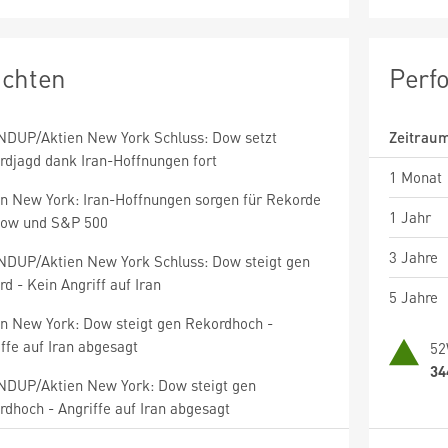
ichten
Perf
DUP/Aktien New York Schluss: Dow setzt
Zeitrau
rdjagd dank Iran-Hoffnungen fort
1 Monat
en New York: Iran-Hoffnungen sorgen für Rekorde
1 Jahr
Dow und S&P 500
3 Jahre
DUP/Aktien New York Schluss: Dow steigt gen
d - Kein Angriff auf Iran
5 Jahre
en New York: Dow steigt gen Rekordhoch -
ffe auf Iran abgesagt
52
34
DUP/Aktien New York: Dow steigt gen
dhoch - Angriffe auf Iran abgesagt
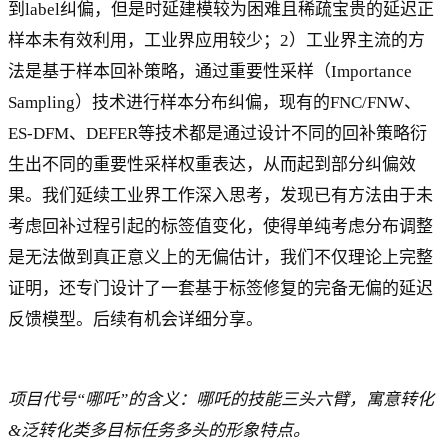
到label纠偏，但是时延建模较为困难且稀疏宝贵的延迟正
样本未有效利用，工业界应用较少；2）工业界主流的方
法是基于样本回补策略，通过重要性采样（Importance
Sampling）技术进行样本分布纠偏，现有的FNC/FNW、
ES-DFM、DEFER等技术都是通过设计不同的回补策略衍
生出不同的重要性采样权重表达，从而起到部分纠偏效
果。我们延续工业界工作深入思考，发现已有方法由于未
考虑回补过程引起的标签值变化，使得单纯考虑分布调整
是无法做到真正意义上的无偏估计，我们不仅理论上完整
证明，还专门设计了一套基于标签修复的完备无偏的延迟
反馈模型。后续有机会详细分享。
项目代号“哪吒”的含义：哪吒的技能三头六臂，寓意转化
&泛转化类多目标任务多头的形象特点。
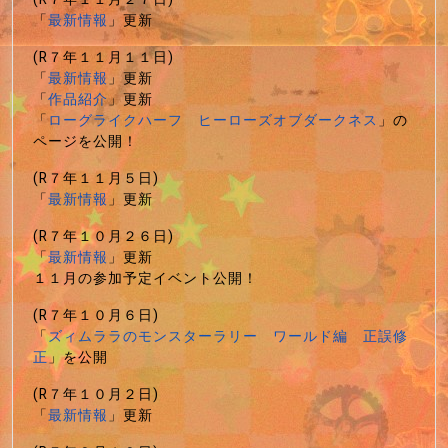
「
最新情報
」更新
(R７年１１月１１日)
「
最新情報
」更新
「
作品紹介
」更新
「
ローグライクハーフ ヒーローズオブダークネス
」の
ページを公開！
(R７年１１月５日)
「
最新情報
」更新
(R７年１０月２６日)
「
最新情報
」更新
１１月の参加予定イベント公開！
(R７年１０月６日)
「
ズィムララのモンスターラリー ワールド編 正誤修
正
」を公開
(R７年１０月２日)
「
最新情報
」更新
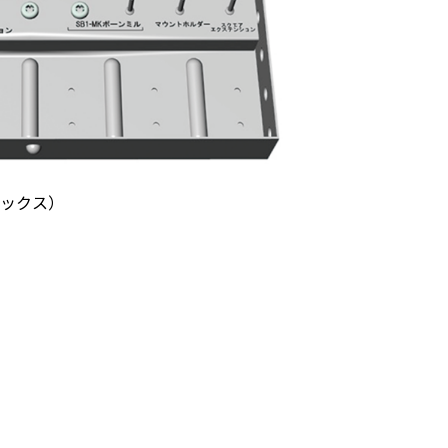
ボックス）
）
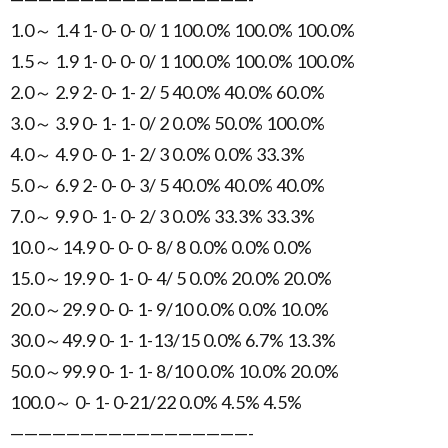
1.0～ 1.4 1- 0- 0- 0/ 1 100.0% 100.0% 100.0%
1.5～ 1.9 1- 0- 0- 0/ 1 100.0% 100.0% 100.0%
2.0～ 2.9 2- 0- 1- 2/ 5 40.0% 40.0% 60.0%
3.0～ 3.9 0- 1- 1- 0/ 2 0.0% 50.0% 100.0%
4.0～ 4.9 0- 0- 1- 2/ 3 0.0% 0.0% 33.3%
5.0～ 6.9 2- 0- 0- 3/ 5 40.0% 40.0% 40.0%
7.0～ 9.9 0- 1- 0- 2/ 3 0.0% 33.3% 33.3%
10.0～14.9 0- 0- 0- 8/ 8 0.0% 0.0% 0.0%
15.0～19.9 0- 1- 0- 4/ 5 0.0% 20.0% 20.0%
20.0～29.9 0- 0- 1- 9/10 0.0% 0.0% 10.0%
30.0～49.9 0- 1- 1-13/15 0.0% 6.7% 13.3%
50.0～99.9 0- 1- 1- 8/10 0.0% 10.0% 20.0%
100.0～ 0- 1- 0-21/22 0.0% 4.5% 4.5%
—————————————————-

#####

Return the text lines of every record above verbatim, omitting the pictures.

ichten
Perf
DUP/Aktien New York Schluss: Dow setzt
Zeitrau
rdjagd dank Iran-Hoffnungen fort
1 Monat
en New York: Iran-Hoffnungen sorgen für Rekorde
1 Jahr
Dow und S&P 500
3 Jahre
DUP/Aktien New York Schluss: Dow steigt gen
d - Kein Angriff auf Iran
5 Jahre
en New York: Dow steigt gen Rekordhoch -
ffe auf Iran abgesagt
52
34
DUP/Aktien New York: Dow steigt gen
dhoch - Angriffe auf Iran abgesagt
到label纠偏，但是时延建模较为困难且稀疏宝贵的延迟正
样本未有效利用，工业界应用较少；2）工业界主流的方
法是基于样本回补策略，通过重要性采样（Importance
Sampling）技术进行样本分布纠偏，现有的FNC/FNW、
ES-DFM、DEFER等技术都是通过设计不同的回补策略衍
生出不同的重要性采样权重表达，从而起到部分纠偏效
果。我们延续工业界工作深入思考，发现已有方法由于未
考虑回补过程引起的标签值变化，使得单纯考虑分布调整
是无法做到真正意义上的无偏估计，我们不仅理论上完整
证明，还专门设计了一套基于标签修复的完备无偏的延迟
反馈模型。后续有机会详细分享。
项目代号“哪吒”的含义：哪吒的技能三头六臂，寓意转化
&泛转化类多目标任务多头的形象特点。
「
最新情報
」更新
(R７年１１月１１日)
「
最新情報
」更新
「
作品紹介
」更新
「
ローグライクハーフ ヒーローズオブダークネス
」の
ページを公開！
(R７年１１月５日)
「
最新情報
」更新
(R７年１０月２６日)
「
最新情報
」更新
１１月の参加予定イベント公開！
(R７年１０月６日)
「
ズィムララのモンスターラリー ワールド編 正誤修
正
」を公開
(R７年１０月２日)
「
最新情報
」更新
ボックス）
）
1.0～ 1.4 1- 0- 0- 0/ 1 100.0% 100.0% 100.0%
1.5～ 1.9 1- 0- 0- 0/ 1 100.0% 100.0% 100.0%
2.0～ 2.9 2- 0- 1- 2/ 5 40.0% 40.0% 60.0%
3.0～ 3.9 0- 1- 1- 0/ 2 0.0% 50.0% 100.0%
4.0～ 4.9 0- 0- 1- 2/ 3 0.0% 0.0% 33.3%
5.0～ 6.9 2- 0- 0- 3/ 5 40.0% 40.0% 40.0%
7.0～ 9.9 0- 1- 0- 2/ 3 0.0% 33.3% 33.3%
10.0～14.9 0- 0- 0- 8/ 8 0.0% 0.0% 0.0%
15.0～19.9 0- 1- 0- 4/ 5 0.0% 20.0% 20.0%
20.0～29.9 0- 0- 1- 9/10 0.0% 0.0% 10.0%
30.0～49.9 0- 1- 1-13/15 0.0% 6.7% 13.3%
50.0～99.9 0- 1- 1- 8/10 0.0% 10.0% 20.0%
100.0～ 0- 1- 0-21/22 0.0% 4.5% 4.5%
—————————————————-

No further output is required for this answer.